Inspiration: To not allow myself to fall into addictive patterns of behavior, especially through exercise.
Greetings: I am almost there. This is day 20 of my promise to self to scribe. My musing for today is about exercise and yoga. I rarely ever write about this but truth be told I move often. I do some form of exercise usually six days per week.
In the past, I would exercise to escape my true feelings. To surpress what I was really feeling. While I no longer do this, thanks to yoga and meditation, I have been moving too much in the last two months. The reason; because someone I was involved with and care for deeply was coming to NYC for Thanksgiving to visit his family. We had tentative plans (but he says he was looking forward to seeing me and that he loved me).This is a man I had known for a few years. I was his trainer. We dated for about six months and since he was moving and I "wasn't the ONE" (or anyone else btw), we ended things.
I saw him while I was in L.A. last year and again this past May. We are psychically and karmically connected; a deadly combination. There is still chemistry between us, so I wanted to look "HOT" when we got together. Well, his week here is coming to an end and I have not heard from him. So the jokes on me. I have trained and done yoga, often days both, wanting to feel great and empowered.:)

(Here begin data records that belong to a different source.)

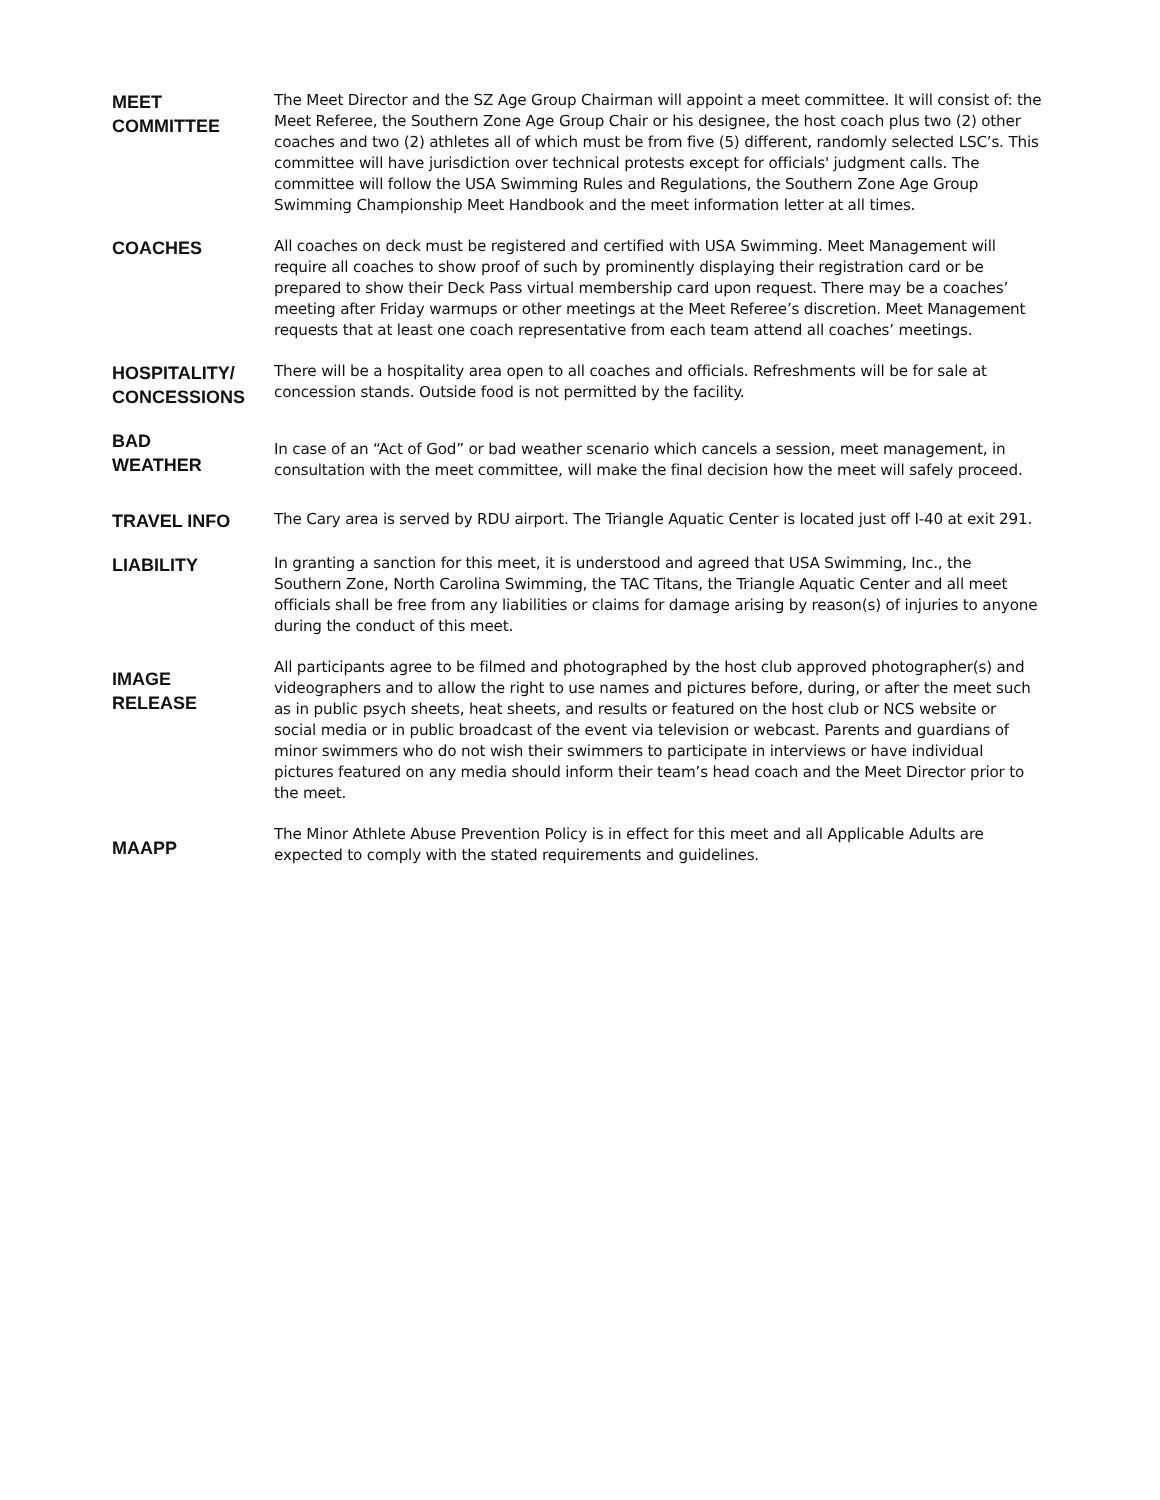MEET
COMMITTEE
The Meet Director and the SZ Age Group Chairman will appoint a meet committee. It will consist of: the Meet Referee, the Southern Zone Age Group Chair or his designee, the host coach plus two (2) other coaches and two (2) athletes all of which must be from five (5) different, randomly selected LSC’s. This committee will have jurisdiction over technical protests except for officials' judgment calls. The committee will follow the USA Swimming Rules and Regulations, the Southern Zone Age Group Swimming Championship Meet Handbook and the meet information letter at all times.
COACHES
All coaches on deck must be registered and certified with USA Swimming. Meet Management will require all coaches to show proof of such by prominently displaying their registration card or be prepared to show their Deck Pass virtual membership card upon request. There may be a coaches’ meeting after Friday warmups or other meetings at the Meet Referee’s discretion. Meet Management requests that at least one coach representative from each team attend all coaches’ meetings.
HOSPITALITY/
CONCESSIONS
There will be a hospitality area open to all coaches and officials. Refreshments will be for sale at concession stands. Outside food is not permitted by the facility.
BAD
WEATHER
In case of an “Act of God” or bad weather scenario which cancels a session, meet management, in consultation with the meet committee, will make the final decision how the meet will safely proceed.
TRAVEL INFO
The Cary area is served by RDU airport. The Triangle Aquatic Center is located just off I-40 at exit 291.
LIABILITY
In granting a sanction for this meet, it is understood and agreed that USA Swimming, Inc., the Southern Zone, North Carolina Swimming, the TAC Titans, the Triangle Aquatic Center and all meet officials shall be free from any liabilities or claims for damage arising by reason(s) of injuries to anyone during the conduct of this meet.
IMAGE
RELEASE
All participants agree to be filmed and photographed by the host club approved photographer(s) and videographers and to allow the right to use names and pictures before, during, or after the meet such as in public psych sheets, heat sheets, and results or featured on the host club or NCS website or social media or in public broadcast of the event via television or webcast. Parents and guardians of minor swimmers who do not wish their swimmers to participate in interviews or have individual pictures featured on any media should inform their team’s head coach and the Meet Director prior to the meet.
MAAPP
The Minor Athlete Abuse Prevention Policy is in effect for this meet and all Applicable Adults are expected to comply with the stated requirements and guidelines.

Knowing him, it is not personal. This is who he is, and although he says communication is so important, he does anything but. I am not angry. I am free! Energetically, I also let my feelings for him spill into a blossoming friendship I am exploring with someone else. This even caused me to sabotage (energetically speaking what is growing ). He now needs "space".
So I will use this as a great lesson to self. A lesson to not give my power away or become distracted. To focus on me and surrender more deeply to SPIRIT, for healing and transformation...Maybe this sounds familiar. We, woman often times forget about what is really important and worry about pleasing others, when in fact the more we please ourselves, the more love there is, both internally and externally.
Think about it and have a "wonderful" evening.